— start SUPPLIED TEXT —

Ex Parte Schwalm et al - Page 4




               Appeal No. 2006-1615                                                                                                 
               Application  No. 10/311,307                                                                                          
               Kaslow, 707 F.2d 1366, 1375, 217 USPQ 1089, 1096 (Fed. Cir. 1983).  The applicants, however, do                      
               not have to describe exactly the subject matter claimed.  Union Oil Co. of Cal. v. Atlantic Richfield                
               Co., 208 F.3d 989, 997, 54 USPQ2d 1227, 1232, 1233 (Fed. Cir. 2000); Vas-Cath Inc. v. Mahurkar,                      
               935 F.2d 1555, 1566, 19 USPQ2d 1111, 1119 (Fed. Cir. 1991).                                                          
                       Beginning on page 7 of the brief, appellants explain that the carbonyl or ether group is bound               
               directly to a carbon atom of the double bond.  Appellants refer to parts of the specification.  Brief,               
               pages 7-9.   Appellants also provide comments in the Reply Brief, particularly on page 5.

— end SUPPLIED TEXT —
— start INFORMATION SUPPLIED —

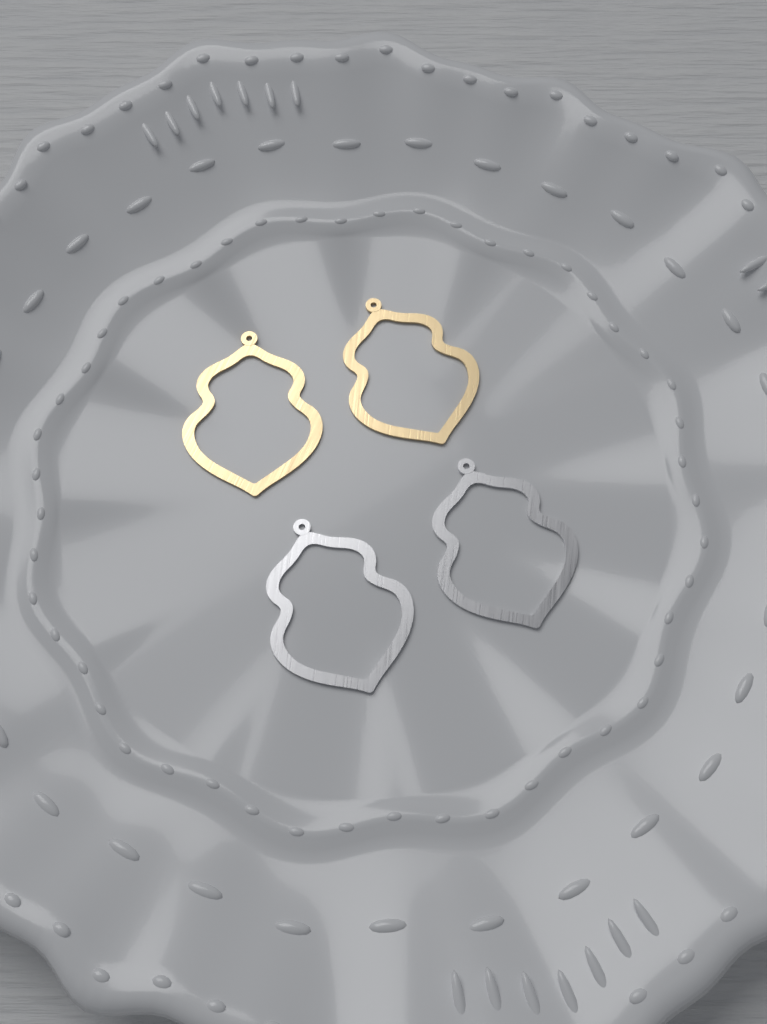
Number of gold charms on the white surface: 2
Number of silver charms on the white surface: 2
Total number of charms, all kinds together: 4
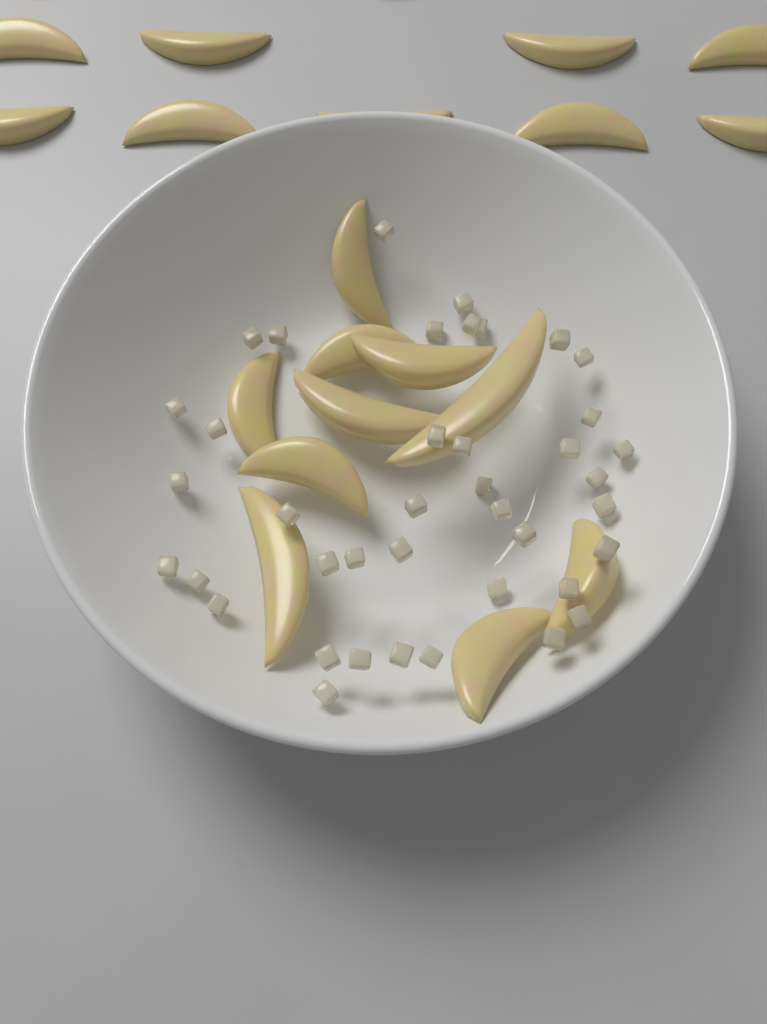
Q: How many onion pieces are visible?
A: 40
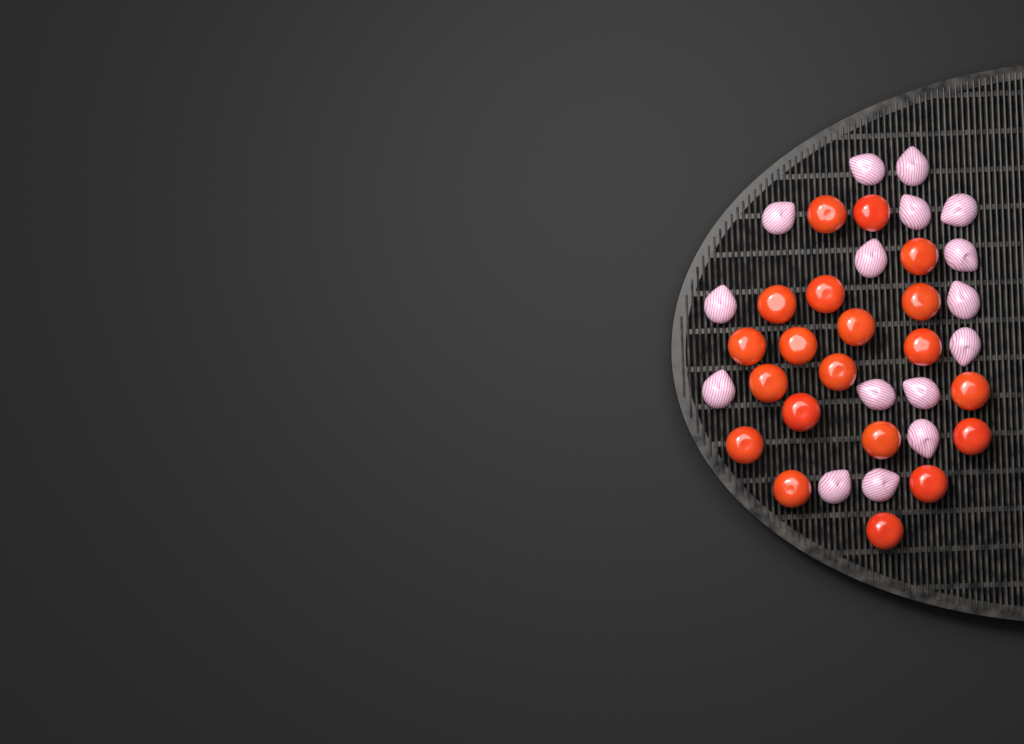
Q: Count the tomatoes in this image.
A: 20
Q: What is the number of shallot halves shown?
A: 16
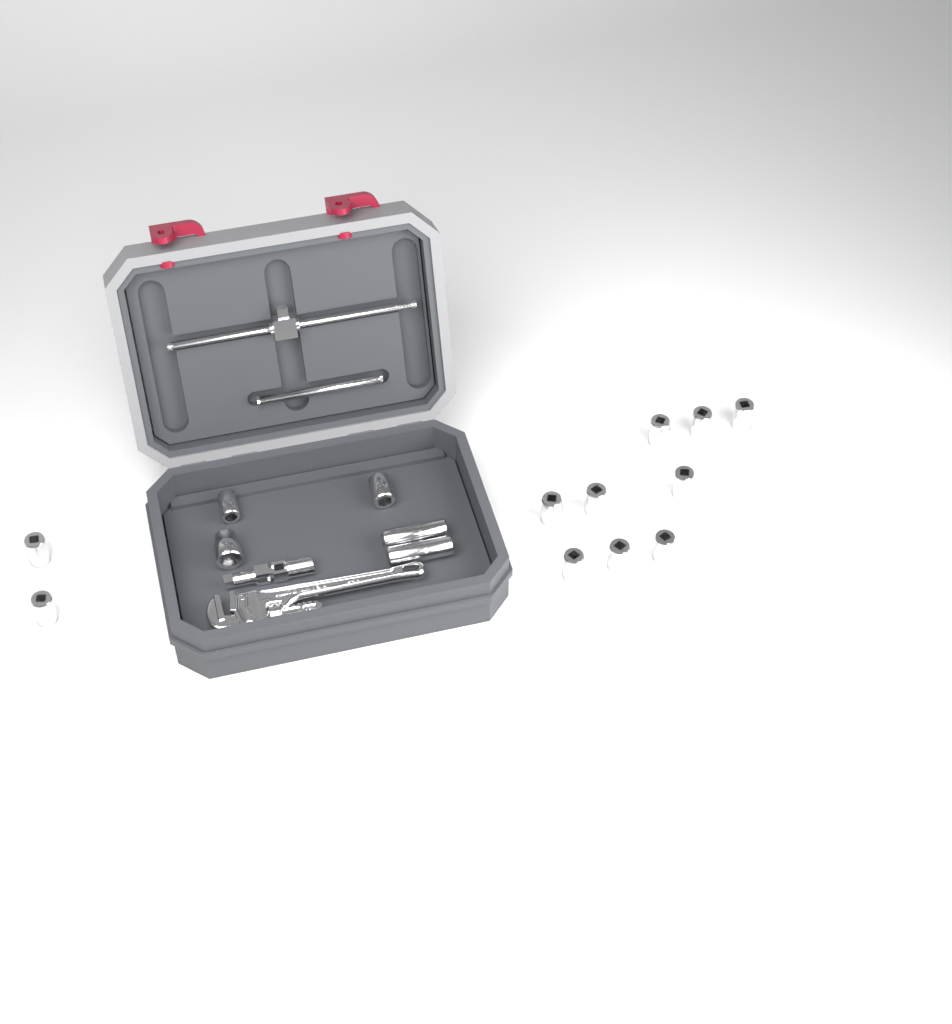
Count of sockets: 16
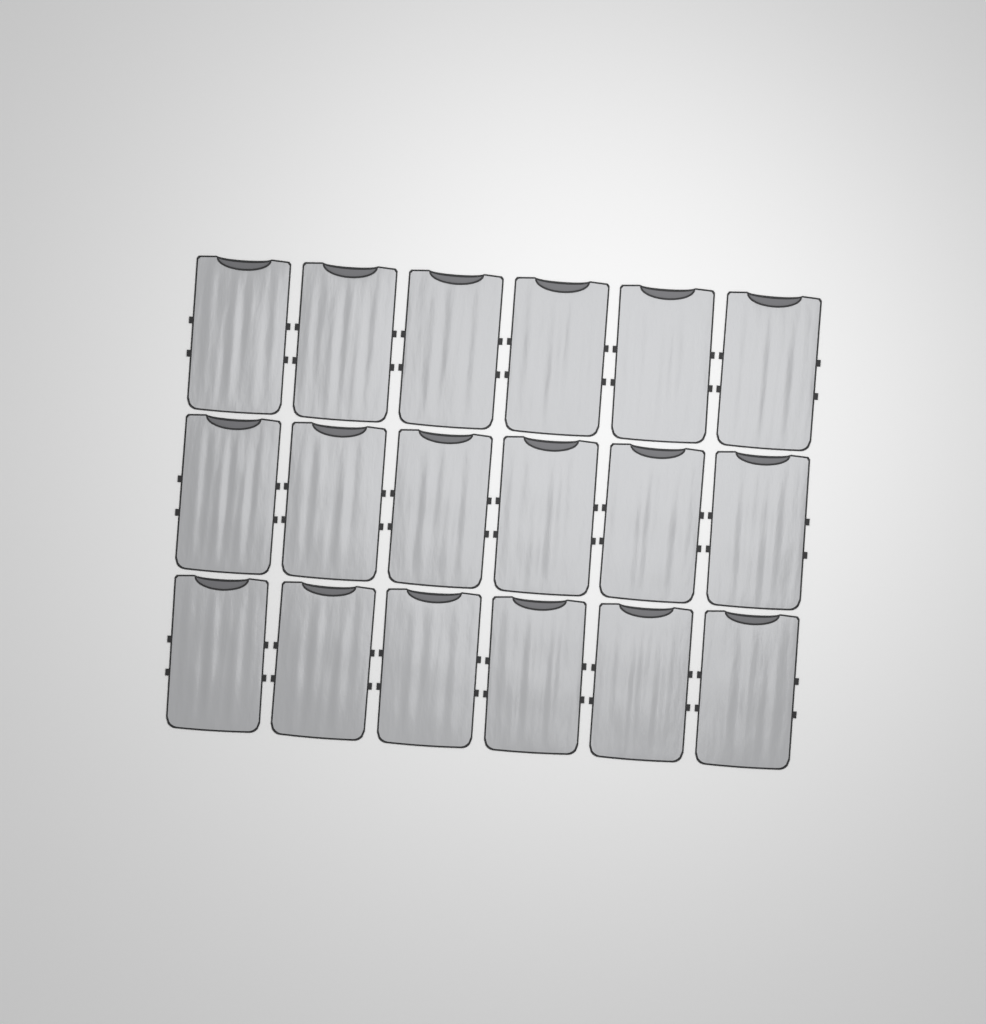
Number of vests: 18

— end INFORMATION SUPPLIED —

● LIST OF TASKS
#1 Based on the appeal text, answer yes or no for each statement and quote the words that decide it: (a) The applicants do not have to describe exactly the subject matter claimed. (b) Appellants begin their explanation on page 5 of the brief. (c) Appellants explain that the carbonyl or ether group is bound directly to a carbon atom of the double bond.
#2 Report every line of the listing that contains the word "surface". Case counts.
The listing has no connection to the appeal text.

● LIST OF SOLUTIONS
#1
(a) Yes: "The applicants, however, do not have to describe exactly the subject matter claimed."
(b) No: "Beginning on page 7 of the brief"
(c) Yes: "appellants explain that the carbonyl or ether group is bound directly to a carbon atom of the double bond."

#2
Number of gold charms on the white surface: 2
Number of silver charms on the white surface: 2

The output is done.